31. The aforesaid decision of the Supreme Court was relied on by the Supreme Court in Sharad v. State of Maharashtra . The circumstances which are not put to the accused in his statement under Section 313 of the Code cannot be relied on by the prosecution to prove his guilt. The underlying principles under Section 313 of the Code are explained and settled. The decision of the Supreme Court and , also, relied on.
32. It is not necessary for this Court to multiply the authorities on this point as this question is settled long before and there is a catena of judicial pronouncements. It is very clear from the aforesaid decisions that all important material incriminating circumstances ought to be put to the accused in his examination under Section 313 of the Code in a proper and simple language so that the accused could be afforded with an opportunity to meet with the case of the prosecution. In case of non-compliance of the provisions of Section 313 of the Code, the circumstances and the incriminating material not put to the accused in his statement or examination under Section 313 of the Code will have to be totally excluded from the consideration.
33. The aforesaid circumstances at serial Nos. (1), (ii) and (hi) which are not at all put to the accused are required to be excluded.
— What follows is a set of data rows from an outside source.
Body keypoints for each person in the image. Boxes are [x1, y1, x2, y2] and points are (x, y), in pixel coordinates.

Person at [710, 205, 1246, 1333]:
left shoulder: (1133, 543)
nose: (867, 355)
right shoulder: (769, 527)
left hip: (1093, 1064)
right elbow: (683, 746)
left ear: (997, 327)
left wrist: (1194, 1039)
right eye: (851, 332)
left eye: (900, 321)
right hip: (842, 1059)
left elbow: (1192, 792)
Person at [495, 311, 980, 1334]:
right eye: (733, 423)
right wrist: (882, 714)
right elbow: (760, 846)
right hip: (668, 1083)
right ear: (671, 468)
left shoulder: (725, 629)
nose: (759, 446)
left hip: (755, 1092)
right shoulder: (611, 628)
Similarly, the evidence of the hand-writing expert Mr. Acharya, at Exh. 48 is also required to be excluded. No question is put to the accused admittedly, in view of the aforesaid three circumstances at serial Nos. (i), (ii), (iii) and the manner and the mode in which the questions are put in respect of material circumstances at serial Nos. (iv) and (v) is too broad and vague. Therefore, the prosecution cannot place reliance on these circumstances and the material.
34. In view of the non-compliance of the provisions of Section 313 of the Code in respect of the aforesaid circumstances which are relied on by the prosecution coupled with the fact that two important witnesses who are not examined, the impugned conviction and sentence order cannot be maintained and the same is required to be quashed.
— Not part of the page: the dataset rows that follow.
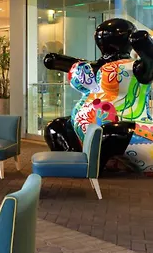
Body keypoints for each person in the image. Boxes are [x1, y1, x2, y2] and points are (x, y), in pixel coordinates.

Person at [44, 18, 153, 172]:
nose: (102, 37)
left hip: (131, 129)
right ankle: (73, 163)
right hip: (88, 127)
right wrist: (59, 61)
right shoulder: (94, 66)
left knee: (111, 133)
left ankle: (91, 169)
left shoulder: (134, 67)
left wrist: (145, 45)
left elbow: (150, 64)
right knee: (55, 127)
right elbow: (75, 66)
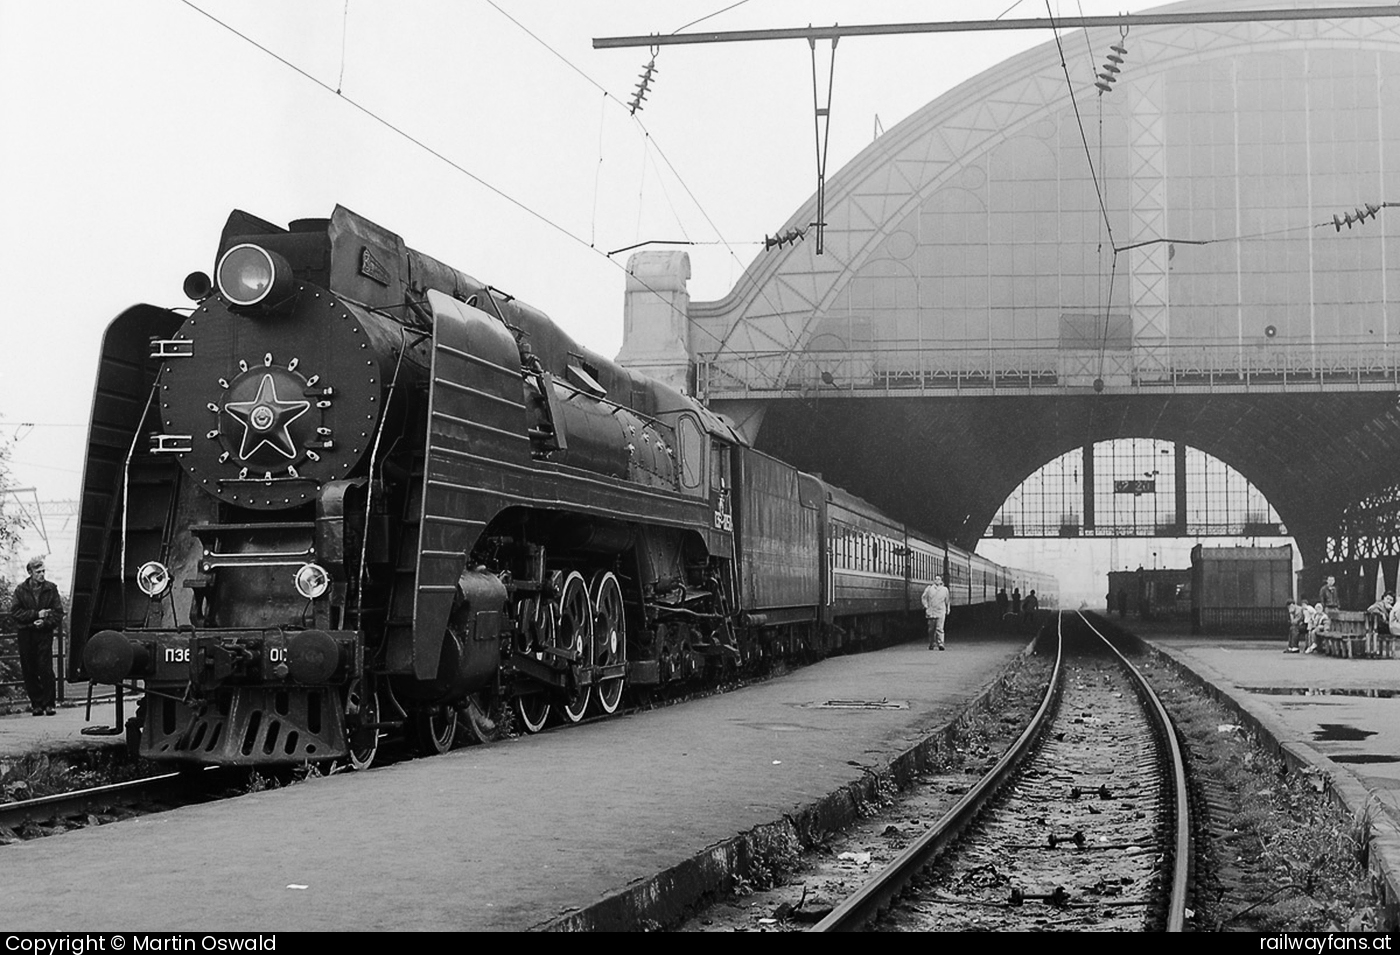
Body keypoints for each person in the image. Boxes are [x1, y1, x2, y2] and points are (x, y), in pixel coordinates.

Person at [10, 556, 64, 716]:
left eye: (43, 571)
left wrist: (45, 622)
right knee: (29, 668)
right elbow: (15, 612)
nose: (42, 574)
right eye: (38, 571)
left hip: (44, 633)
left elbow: (58, 612)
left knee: (45, 667)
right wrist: (35, 615)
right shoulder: (20, 590)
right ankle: (36, 703)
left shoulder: (51, 588)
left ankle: (49, 703)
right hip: (26, 632)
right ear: (30, 572)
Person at [921, 574, 951, 651]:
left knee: (939, 628)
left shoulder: (945, 590)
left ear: (941, 580)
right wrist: (926, 606)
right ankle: (932, 643)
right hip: (931, 611)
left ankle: (940, 644)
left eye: (938, 579)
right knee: (931, 629)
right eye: (936, 579)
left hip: (941, 611)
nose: (937, 580)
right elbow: (924, 598)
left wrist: (948, 609)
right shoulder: (929, 589)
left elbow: (947, 600)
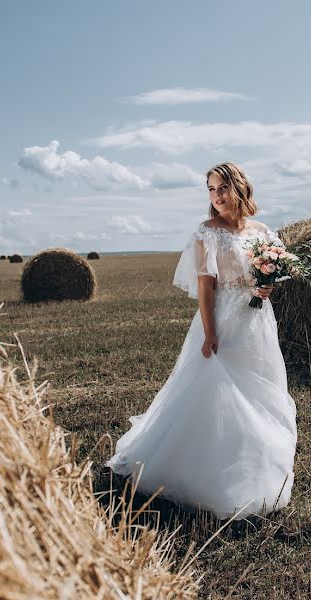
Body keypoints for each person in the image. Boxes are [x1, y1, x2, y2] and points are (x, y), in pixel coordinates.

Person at [105, 162, 298, 520]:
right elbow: (206, 288)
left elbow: (272, 273)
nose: (217, 196)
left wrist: (268, 285)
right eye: (211, 189)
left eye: (222, 187)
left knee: (261, 391)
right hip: (222, 318)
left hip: (257, 320)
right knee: (218, 394)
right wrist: (210, 334)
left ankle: (259, 465)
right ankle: (211, 474)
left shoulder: (262, 231)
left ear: (240, 188)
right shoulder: (206, 232)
35. In view of the peculiar facts and circumstances and the fact that the incidence is of 1979, together with the fact that the accused No. 2 came to be acquitted from the charges, this Court does not find expedient in ordering retrial. Therefore, the accused No. 1 original accused No. 1-petitioner herein is required to be exonerated from the said charges against him. In view of the facts and circumstances of the case and the settled proposition of law, the impugned conviction and sentence order passed by the trial Court in Criminal Case No. 884 of 1982 and confirmed by the Additional Sessions Judge, Surendranagar in Criminal Appeal No. 128 of 1983 is set aside. The petitioner herein who is the original accused No. 1 is acquitted from the charges under Sections 380, 465 and 468 of the Indian Penal Code. The amount of fine, if any, shall be refunded to the original accused No. 1-petitioner herein Mr. Zala.
In the result, the revision is allowed accordingly. Rule made absolute.